Recent advances in gamete and embryo biotechnologies are demonstrating the utility of using somatic cells to obtain induced pluripotency. Induced pluripotent stem (iPS) cells derived from fibroblasts is a new approach to potentially obtain gametes from somatic cells, since iPS cells could be later differentiated into the required cell type.109 Production of iPS cells from fetal fibroblasts was first reported in the mouse.110 Concerning highly endangered species, pluripotency has also been induced in somatic cells from a primate, the drill (Mandrillus leucophaeus), from the nearly extinct white rhinoceros (Ceratotherium simum cottoni),111 as well as from the snow leopard (Panthera uncia).112

A pioneering study by Caamano et al113 reported that a single basic protocol can provide a method for obtaining, culturing, and cryopreserving skin fibroblasts from a wide range of wild animals. In that study, skin biopsies were taken of the brown bear (Ursus arctos), and from carcasses of accidentally killed individuals from the following species: gray wolf (Canis lupus), red fox (Vulpes vulpes), Eurasian badger (Meles meles), fallow deer (Dama dama), Pyrenean chamois (Rupicapra pyrenaica), Western roe deer (Capreolus capreolus), and wild boar (Sus scrofa). It was possible to obtain, culture, freeze, and thaw skin fibroblasts successfully from all the species studied.

Recently, León-Quinto et al109 evaluated the cryosensitivity of fetal skin cells in comparison with adult cells from the critically endangered Iberian lynx. Responses to cryoinjury were analyzed in both thawed cell types by means of cell viability and functionality, using freezing media including the permeating CPA (DMSO), either alone or along with the non-permeating CPA sucrose. Data showed a difference between fetal and adult skin cells concerning their cryopreservation sensitivity and requirements, as well as their recovery time after thawing, with survival rates of 54%±4% in thawed fetal cells (vs 89%±6% for thawed adult cells).

Cryopreservation of adult cartilage cells, fetal cartilage cells, and lung tissue has produced promising results and could be very important in biodiversity conservation by biobanking.

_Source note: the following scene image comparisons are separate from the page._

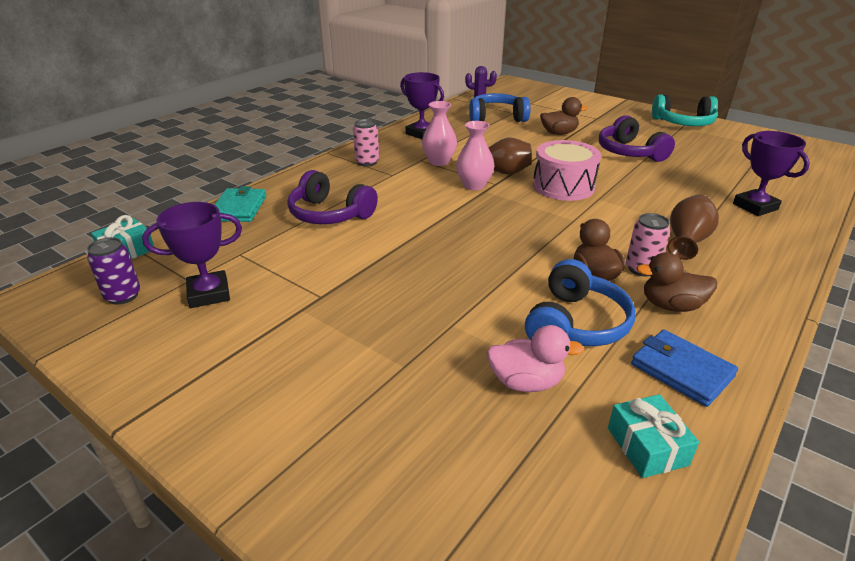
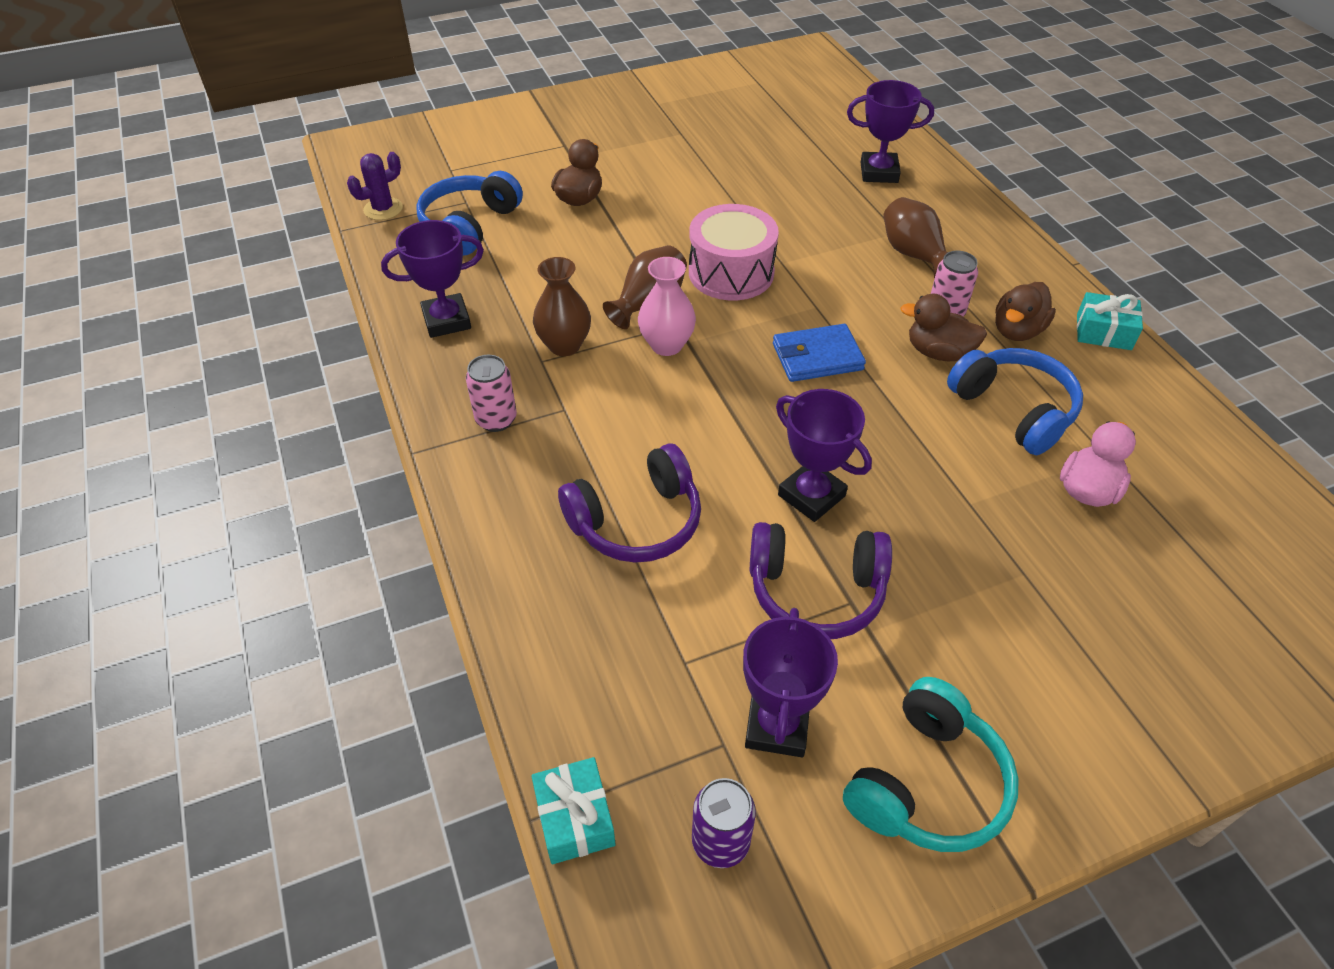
camera: 60 degrees left, 15 degrees up
(239, 208) = (532, 626): turquoise wallet -> none
(399, 260) = (811, 495): none -> purple trophy
(439, 162) = (564, 345): pink vase -> brown vase
(629, 152) = (688, 177): purple headphones -> purple headphones (816, 591)
(647, 446) = (1195, 455): turquoise gift -> turquoise gift (1103, 332)
(681, 370) = (1112, 380): blue wallet -> blue wallet (817, 357)
(683, 123) = (648, 95): turquoise headphones -> turquoise headphones (927, 784)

However, studies on wild animals are scarce and our knowledge is currently limited to domestic animals and marine mammals.114116

Final considerations

Both in situ and ex situ conservation strategies can benefit from reproductive biotechniques such as artificial insemination, gamete micromanipulation, cell and tissue cryopreservation, in vitro culture, and grafting. In addition, these techniques can also be used to obtain data on the reproductive physiology of wild species. For example, in vitro culture or grafting of gonadal or somatic tissues of threatened species is a great option for their conservation. Germplasm banks can be complemented with the preservation of cell types such as embryos and blood and skin that can be used for the application of other biotechniques in order to preserve species.

There is still very little information on the physiology of wild species, and this is a problem because these data are needed for the improvement and applicability of reproductive techniques for these species. Nevertheless, the techniques reported here are very encouraging and hold great promise for the development of new methods to aid in biodiversity conservation in the future. A practical example for the use of cryopreservation to safeguard animal genetic resource is the Frozen Ark, which is supported by the Natural History Museum, the Zoological Society of London, and the Institute of Genetics at the University of Nottingham (UK); and the Global Genome Initiative (Smithsonian Institution, Washington, DC, USA). These institutions established a consortium of major zoos, aquaria, museums, and research institutions in many countries around the world, aiming to ensure genetic sources preservation.

Disclosure

The authors report no conflicts of interest in this work.